The Department of Housing and Urban Development has begun the formal process of revamping the Affirmatively Furthering Fair Housing rule.
U.S. Secretary of the Department of Housing and Urban Development Ben Carson lambasted the current fair housing rule as "suffocating."
U.S. Secretary of the Department of Housing and Urban Development Ben Carson lambasted the current fair housing rule as "suffocating."
Kevin Lamarque/Reuters

Housing and Urban Development Secretary Ben Carson is pushing ahead with plans to roll back an Obama-era rule aimed at combating housing segregation.

Carson announced Monday that HUD had formally begun the process of revamping the Affirmatively Furthering Fair Housing rule, a July 2015 regulation that had required communities and local governments receiving federal funding to identify and address any barriers to fair housing like racial segregation.

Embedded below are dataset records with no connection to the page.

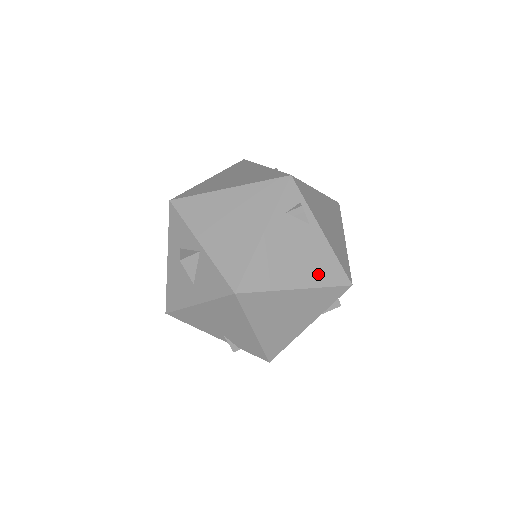
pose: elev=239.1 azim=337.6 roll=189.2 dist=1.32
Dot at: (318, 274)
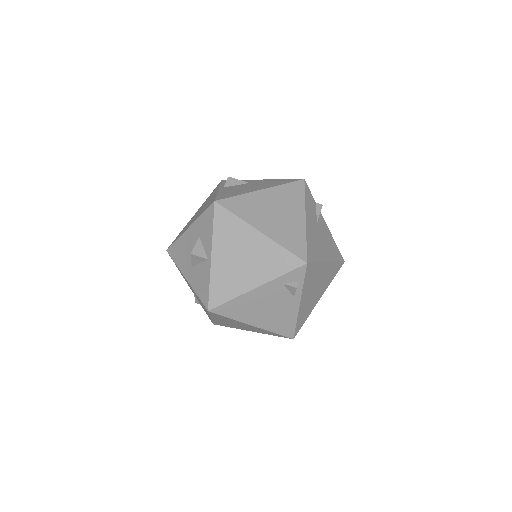
Dot at: (275, 324)
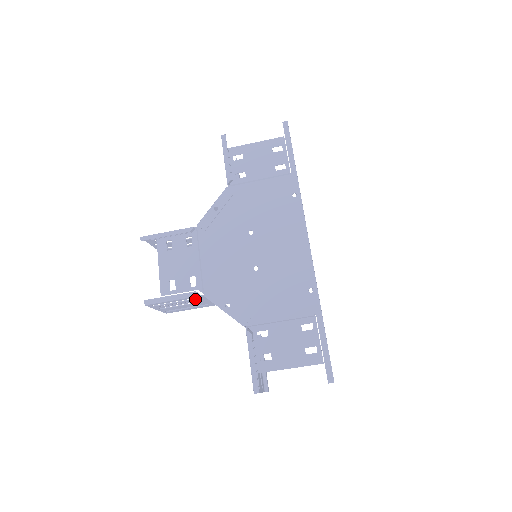
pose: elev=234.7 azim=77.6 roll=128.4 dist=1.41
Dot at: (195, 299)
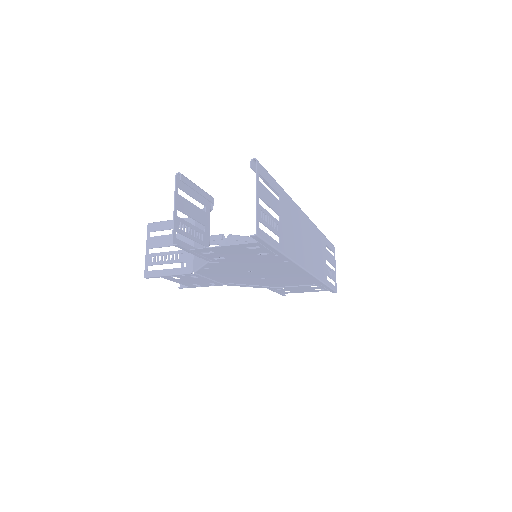
Dot at: occluded
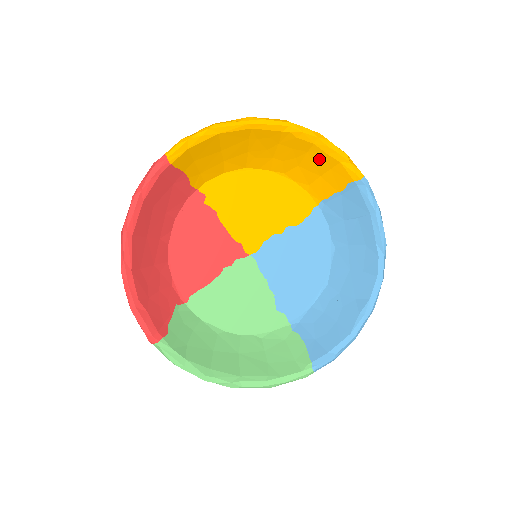
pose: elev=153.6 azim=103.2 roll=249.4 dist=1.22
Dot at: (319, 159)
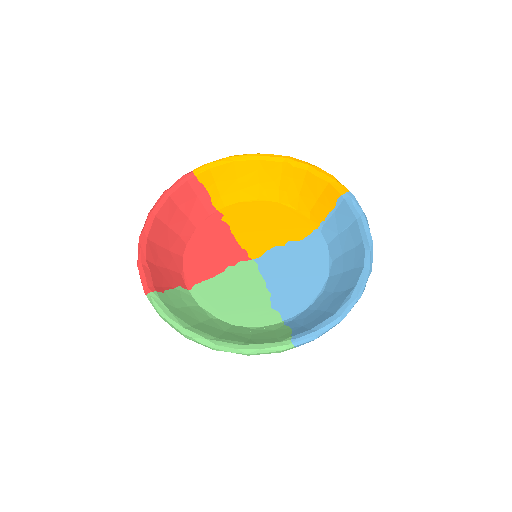
Dot at: (313, 184)
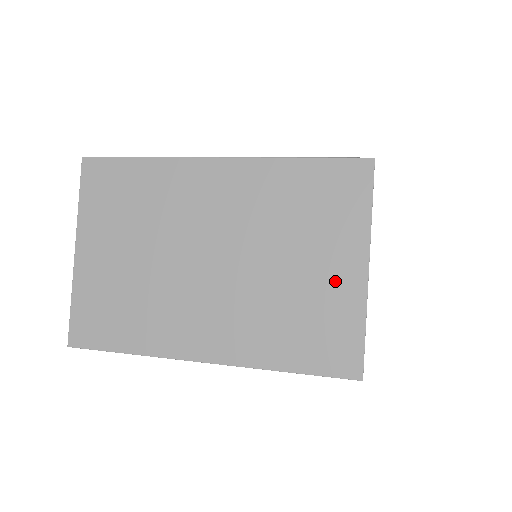
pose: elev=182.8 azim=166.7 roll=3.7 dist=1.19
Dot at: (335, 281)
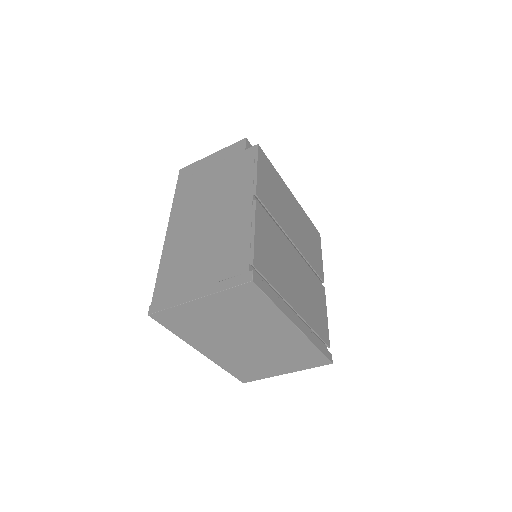
Dot at: (273, 370)
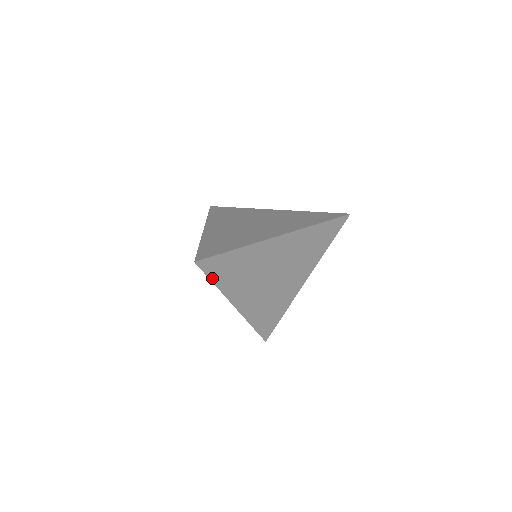
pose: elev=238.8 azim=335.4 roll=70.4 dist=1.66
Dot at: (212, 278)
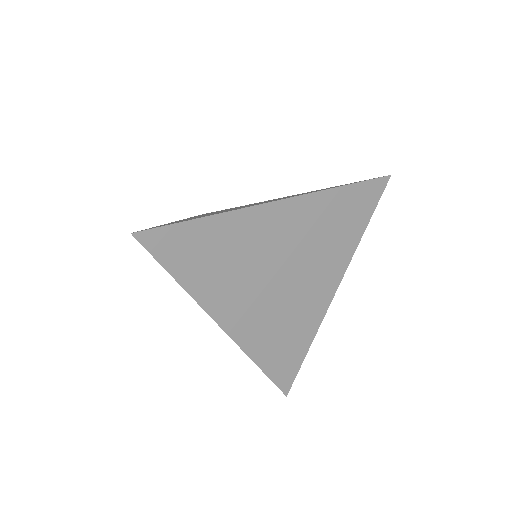
Dot at: (170, 268)
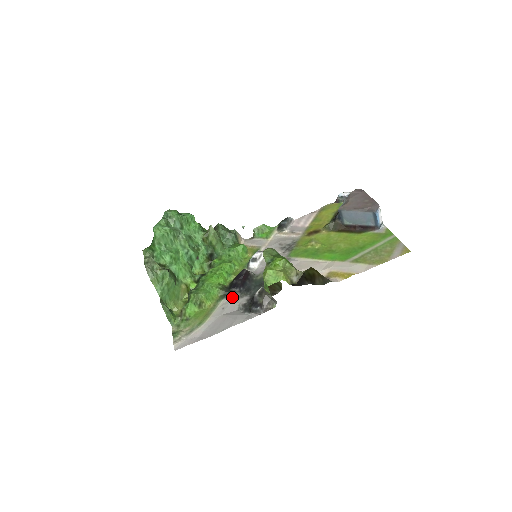
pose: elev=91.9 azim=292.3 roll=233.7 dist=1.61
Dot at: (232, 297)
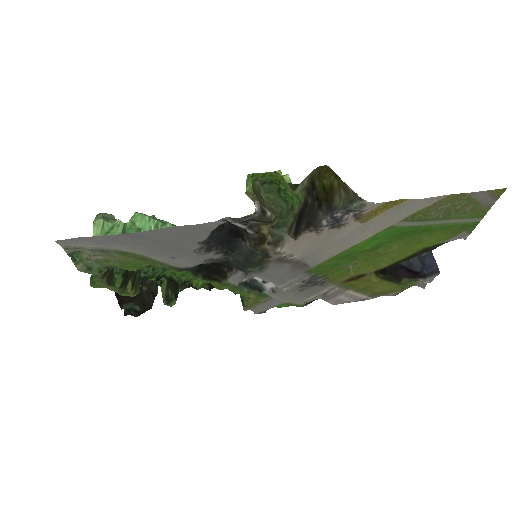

The rule had been seen as a belated effort by HUD to strengthen the landmark 1968 Fair Housing Act, which prohibits race discrimination in the sale and rental of housing, according to The Washington Post.

But Carson, who has denounced government efforts to desegregate housing in America as “failed socialist experiments,” said in a statement that while his department “believes very deeply in the purposes of the Fair Housing Act,” he criticized the current rule for dictating “often … unworkable requirements and actually imped[ing] the development and rehabilitation of affordable housing.”

“It’s ironic that the current AFFH rule, which was designed to expand affordable housing choices, is actually suffocating investment in some of our most distressed neighborhoods that need our investment the most,” Carson said.

Sara Pratt, a civil rights attorney and former Obama official who oversaw HUD’s enforcement of the rule, lambasted the Trump administration’s move this week.

“You’re going back to communities willfully blinding themselves to patterns of segregation,” Pratt told NBC News. “Without this rule, communities will not do the work to eliminate discrimination and segregation.”

Pratt’s law firm is representing a coalition of civil rights groups that is suing HUD for its earlier efforts to “delay and dilute” the fair housing rule. HUD announced in January that it was suspending the obligation of most local governments to comply with the rule until 2020 or, in many cases, 2025.

Carson said his department intends to “craft a new, fairer rule that creates choices for quality housing across all communities.”

In an interview with the Wall Street Journal this week, he explained how the Trump administration plans to “pivot away from efforts to integrate lower-income housing into wealthier neighborhoods,” which the Obama administration had encouraged, and instead push for an increase in housing supply overall.

“I want to encourage the development of mixed-income multifamily dwellings all over the place,” Carson told the paper.

HUD said it is accepting public comment for the next 60 days as it mulls the rule change.

According to NPR, HUD officials said they will also be holding informal listening forums with city planners, public housing authorities and other stakeholders.